Below are the records. Reproduce the line that contains "In construing a" and every line after it to the end, exactly and alone.
Top of Records shown
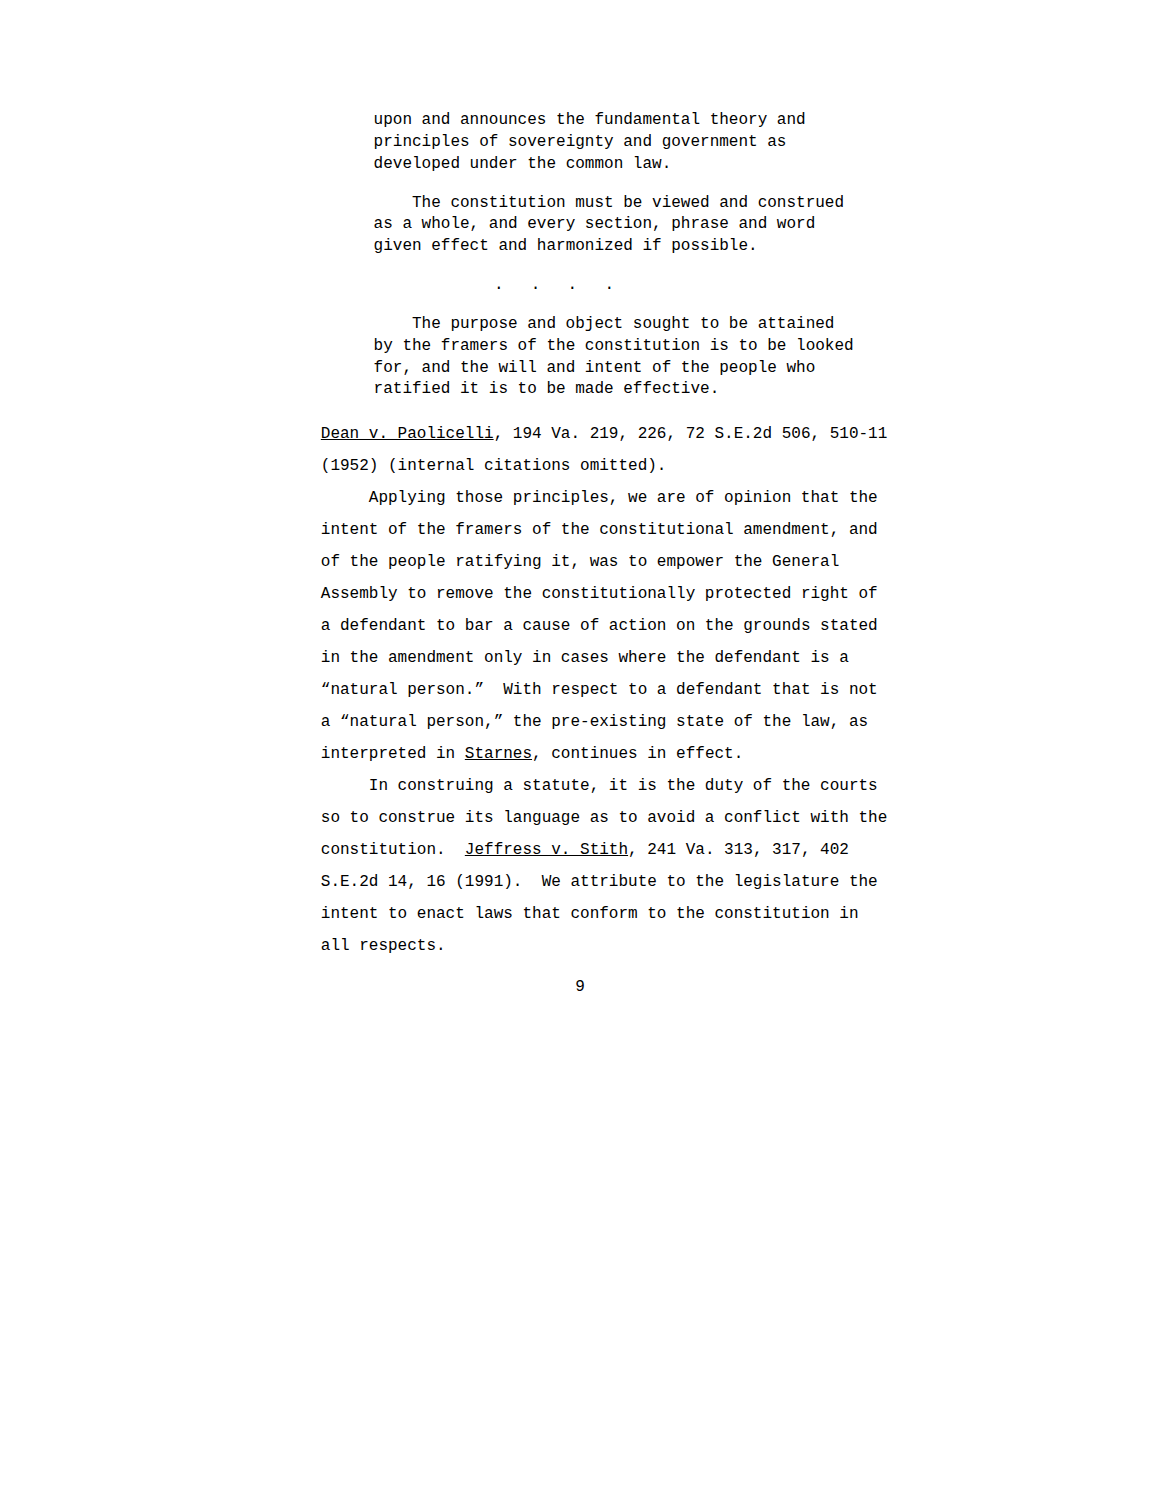upon and announces the fundamental theory and principles of sovereignty and government as developed under the common law.
The constitution must be viewed and construed as a whole, and every section, phrase and word given effect and harmonized if possible.
. . . .
The purpose and object sought to be attained by the framers of the constitution is to be looked for, and the will and intent of the people who ratified it is to be made effective.
Dean v. Paolicelli, 194 Va. 219, 226, 72 S.E.2d 506, 510-11
(1952) (internal citations omitted).
Applying those principles, we are of opinion that the intent of the framers of the constitutional amendment, and of the people ratifying it, was to empower the General Assembly to remove the constitutionally protected right of a defendant to bar a cause of action on the grounds stated in the amendment only in cases where the defendant is a “natural person.” With respect to a defendant that is not a “natural person,” the pre-existing state of the law, as interpreted in Starnes, continues in effect.
In construing a statute, it is the duty of the courts so to construe its language as to avoid a conflict with the constitution. Jeffress v. Stith, 241 Va. 313, 317, 402 S.E.2d 14, 16 (1991). We attribute to the legislature the intent to enact laws that conform to the constitution in all respects.
9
Bottom of Records shown
# Task solution:
In construing a statute, it is the duty of the courts so to construe its language as to avoid a conflict with the constitution. Jeffress v. Stith, 241 Va. 313, 317, 402 S.E.2d 14, 16 (1991). We attribute to the legislature the intent to enact laws that conform to the constitution in all respects.
9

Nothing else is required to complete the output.